• _Problem statement_
Reproduce the text of every record below word for word and line by line, leaving out the pictures.

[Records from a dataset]
══════════

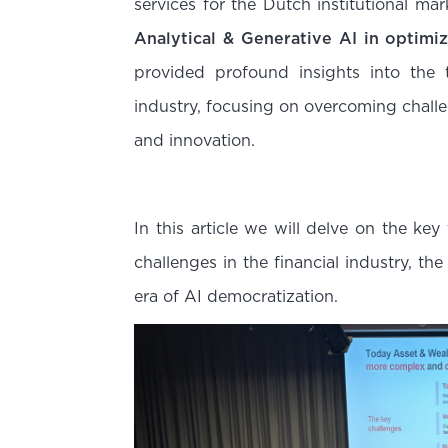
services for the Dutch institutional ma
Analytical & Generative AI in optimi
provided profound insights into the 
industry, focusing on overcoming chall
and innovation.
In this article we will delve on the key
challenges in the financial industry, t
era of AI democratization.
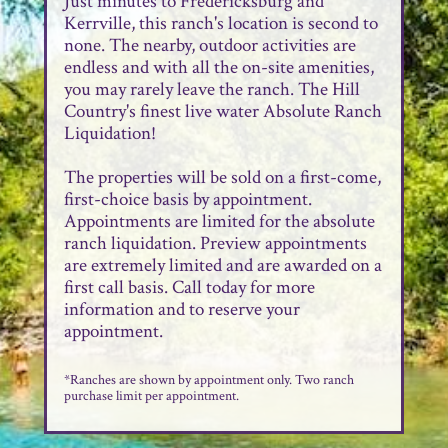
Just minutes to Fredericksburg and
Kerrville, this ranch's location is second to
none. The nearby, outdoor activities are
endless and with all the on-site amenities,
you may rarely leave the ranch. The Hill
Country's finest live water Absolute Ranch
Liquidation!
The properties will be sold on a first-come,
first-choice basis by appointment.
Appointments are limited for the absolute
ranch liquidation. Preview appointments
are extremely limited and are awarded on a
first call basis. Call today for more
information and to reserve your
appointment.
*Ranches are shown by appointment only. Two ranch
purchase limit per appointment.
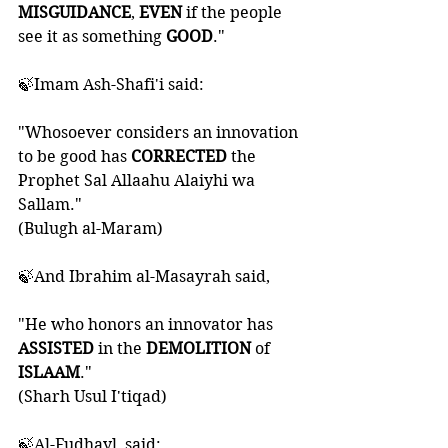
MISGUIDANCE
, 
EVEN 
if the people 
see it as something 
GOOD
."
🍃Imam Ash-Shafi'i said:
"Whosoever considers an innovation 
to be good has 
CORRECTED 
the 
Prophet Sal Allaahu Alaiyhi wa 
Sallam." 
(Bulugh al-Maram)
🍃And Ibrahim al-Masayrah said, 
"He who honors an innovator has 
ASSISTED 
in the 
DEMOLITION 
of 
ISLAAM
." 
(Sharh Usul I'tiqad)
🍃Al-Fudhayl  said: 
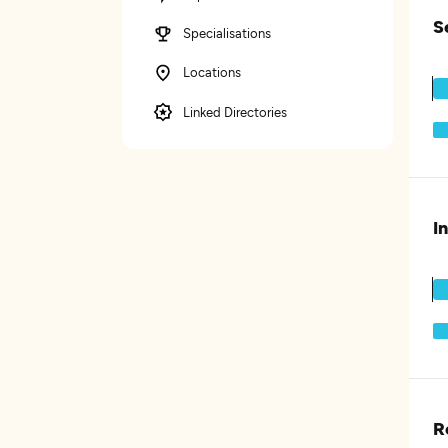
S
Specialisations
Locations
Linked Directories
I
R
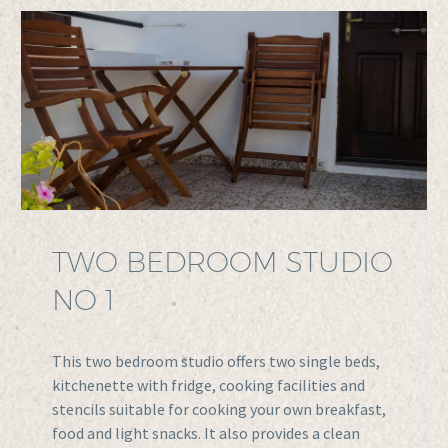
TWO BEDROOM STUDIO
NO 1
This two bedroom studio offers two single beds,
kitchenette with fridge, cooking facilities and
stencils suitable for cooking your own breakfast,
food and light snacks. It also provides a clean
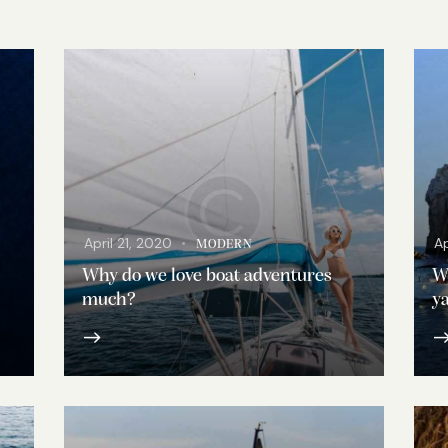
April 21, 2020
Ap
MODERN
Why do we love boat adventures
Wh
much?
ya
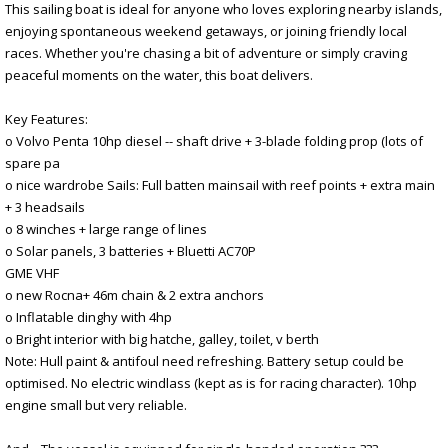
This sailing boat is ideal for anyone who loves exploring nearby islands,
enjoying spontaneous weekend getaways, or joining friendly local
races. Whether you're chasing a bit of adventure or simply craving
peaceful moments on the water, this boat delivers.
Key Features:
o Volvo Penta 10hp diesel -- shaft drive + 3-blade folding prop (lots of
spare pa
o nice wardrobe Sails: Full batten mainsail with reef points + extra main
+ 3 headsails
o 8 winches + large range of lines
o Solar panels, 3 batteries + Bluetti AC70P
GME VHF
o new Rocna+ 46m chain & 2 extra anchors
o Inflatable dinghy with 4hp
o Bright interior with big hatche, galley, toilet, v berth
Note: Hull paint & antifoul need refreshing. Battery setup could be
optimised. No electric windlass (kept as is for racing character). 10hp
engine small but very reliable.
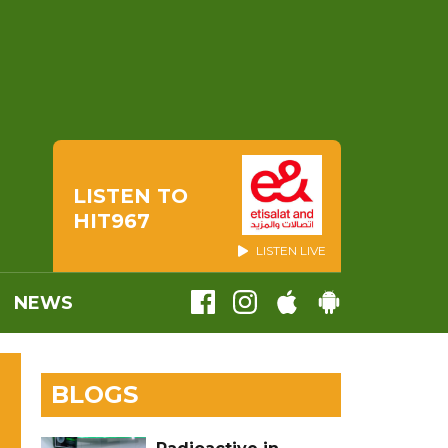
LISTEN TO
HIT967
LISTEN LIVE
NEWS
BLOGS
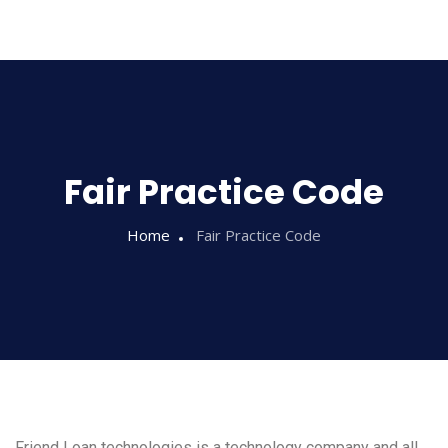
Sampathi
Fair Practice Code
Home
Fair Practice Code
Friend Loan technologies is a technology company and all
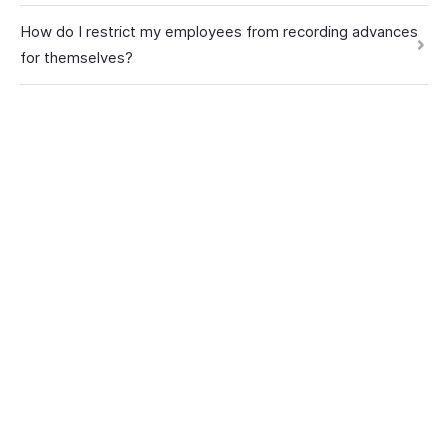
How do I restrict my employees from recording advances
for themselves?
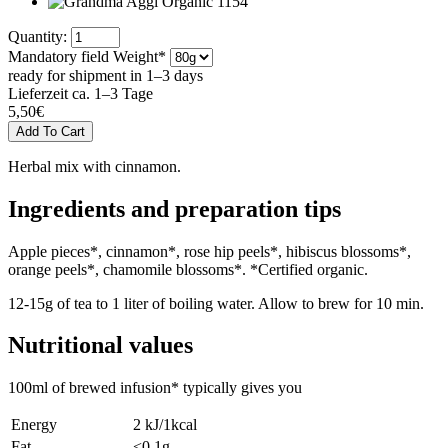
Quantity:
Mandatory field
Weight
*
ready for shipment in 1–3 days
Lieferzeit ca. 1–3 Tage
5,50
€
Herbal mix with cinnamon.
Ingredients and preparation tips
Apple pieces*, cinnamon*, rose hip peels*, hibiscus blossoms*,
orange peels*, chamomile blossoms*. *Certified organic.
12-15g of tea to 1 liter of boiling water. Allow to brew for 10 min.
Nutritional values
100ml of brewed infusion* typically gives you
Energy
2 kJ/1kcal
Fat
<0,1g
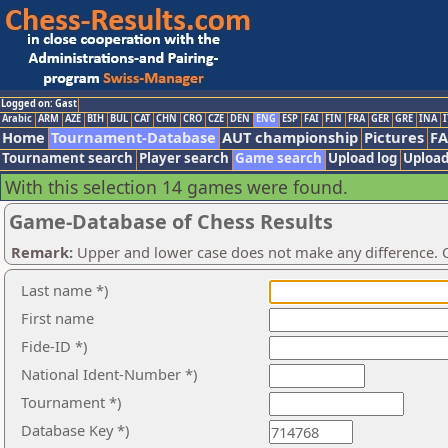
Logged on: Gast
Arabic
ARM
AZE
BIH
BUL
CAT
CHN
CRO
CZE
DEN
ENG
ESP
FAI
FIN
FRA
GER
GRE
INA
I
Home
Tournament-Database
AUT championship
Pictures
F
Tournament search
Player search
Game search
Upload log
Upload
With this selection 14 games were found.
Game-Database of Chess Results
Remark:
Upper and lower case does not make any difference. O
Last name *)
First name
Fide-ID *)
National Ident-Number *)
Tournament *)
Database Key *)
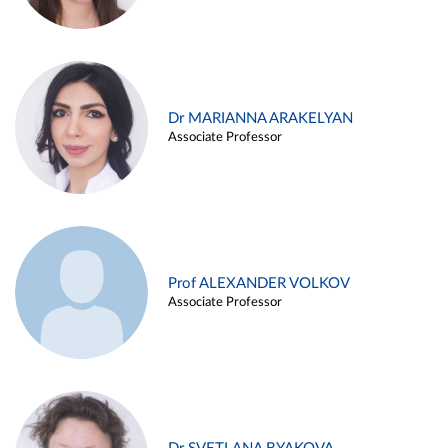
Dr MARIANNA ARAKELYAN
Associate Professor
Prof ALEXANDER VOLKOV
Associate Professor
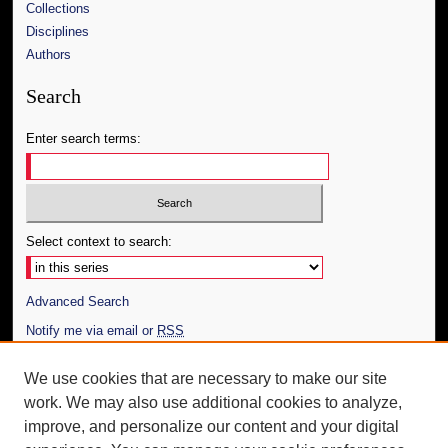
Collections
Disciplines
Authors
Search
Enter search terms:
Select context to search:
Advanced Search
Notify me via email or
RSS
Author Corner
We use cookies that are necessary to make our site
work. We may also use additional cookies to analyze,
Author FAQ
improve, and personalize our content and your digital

══════════

• _Exercise response_
services for the Dutch institutional ma
Analytical & Generative AI in optimi
provided profound insights into the 
industry, focusing on overcoming chall
and innovation.
In this article we will delve on the key
challenges in the financial industry, t
era of AI democratization.
Just minutes to Fredericksburg and
Kerrville, this ranch's location is second to
none. The nearby, outdoor activities are
endless and with all the on-site amenities,
you may rarely leave the ranch. The Hill
Country's finest live water Absolute Ranch
Liquidation!
The properties will be sold on a first-come,
first-choice basis by appointment.
Appointments are limited for the absolute
ranch liquidation. Preview appointments
are extremely limited and are awarded on a
first call basis. Call today for more
information and to reserve your
appointment.
*Ranches are shown by appointment only. Two ranch
purchase limit per appointment.
MISGUIDANCE
, 
EVEN 
if the people 
see it as something 
GOOD
."
🍃Imam Ash-Shafi'i said:
"Whosoever considers an innovation 
to be good has 
CORRECTED 
the 
Prophet Sal Allaahu Alaiyhi wa 
Sallam." 
(Bulugh al-Maram)
🍃And Ibrahim al-Masayrah said, 
"He who honors an innovator has 
ASSISTED 
in the 
DEMOLITION 
of 
ISLAAM
." 
(Sharh Usul I'tiqad)
🍃Al-Fudhayl  said: 
S
Specialisations
Locations
Linked Directories
I
R
TWO BEDROOM STUDIO
NO 1
This two bedroom studio offers two single beds,
kitchenette with fridge, cooking facilities and
stencils suitable for cooking your own breakfast,
food and light snacks. It also provides a clean
April 21, 2020
Ap
MODERN
Why do we love boat adventures
Wh
much?
ya
This sailing boat is ideal for anyone who loves exploring nearby islands,
enjoying spontaneous weekend getaways, or joining friendly local
races. Whether you're chasing a bit of adventure or simply craving
peaceful moments on the water, this boat delivers.
Key Features:
o Volvo Penta 10hp diesel -- shaft drive + 3-blade folding prop (lots of
spare pa
o nice wardrobe Sails: Full batten mainsail with reef points + extra main
+ 3 headsails
o 8 winches + large range of lines
o Solar panels, 3 batteries + Bluetti AC70P
GME VHF
o new Rocna+ 46m chain & 2 extra anchors
o Inflatable dinghy with 4hp
o Bright interior with big hatche, galley, toilet, v berth
Note: Hull paint & antifoul need refreshing. Battery setup could be
optimised. No electric windlass (kept as is for racing character). 10hp
engine small but very reliable.
LISTEN TO
HIT967
LISTEN LIVE
NEWS
BLOGS
Sampathi
Fair Practice Code
Home
Fair Practice Code
Friend Loan technologies is a technology company and all
How do I restrict my employees from recording advances
for themselves?
Quantity:
Mandatory field
Weight
*
ready for shipment in 1–3 days
Lieferzeit ca. 1–3 Tage
5,50
€
Herbal mix with cinnamon.
Ingredients and preparation tips
Apple pieces*, cinnamon*, rose hip peels*, hibiscus blossoms*,
orange peels*, chamomile blossoms*. *Certified organic.
12-15g of tea to 1 liter of boiling water. Allow to brew for 10 min.
Nutritional values
100ml of brewed infusion* typically gives you
Energy
2 kJ/1kcal
Fat
<0,1g
Logged on: Gast
Arabic
ARM
AZE
BIH
BUL
CAT
CHN
CRO
CZE
DEN
ENG
ESP
FAI
FIN
FRA
GER
GRE
INA
I
Home
Tournament-Database
AUT championship
Pictures
F
Tournament search
Player search
Game search
Upload log
Upload
With this selection 14 games were found.
Game-Database of Chess Results
Remark:
Upper and lower case does not make any difference. O
Last name *)
First name
Fide-ID *)
National Ident-Number *)
Tournament *)
Database Key *)
Dr MARIANNA ARAKELYAN
Associate Professor
Prof ALEXANDER VOLKOV
Associate Professor
Collections
Disciplines
Authors
Search
Enter search terms:
Select context to search:
Advanced Search
Notify me via email or
RSS
Author Corner
We use cookies that are necessary to make our site
work. We may also use additional cookies to analyze,
Author FAQ
improve, and personalize our content and your digital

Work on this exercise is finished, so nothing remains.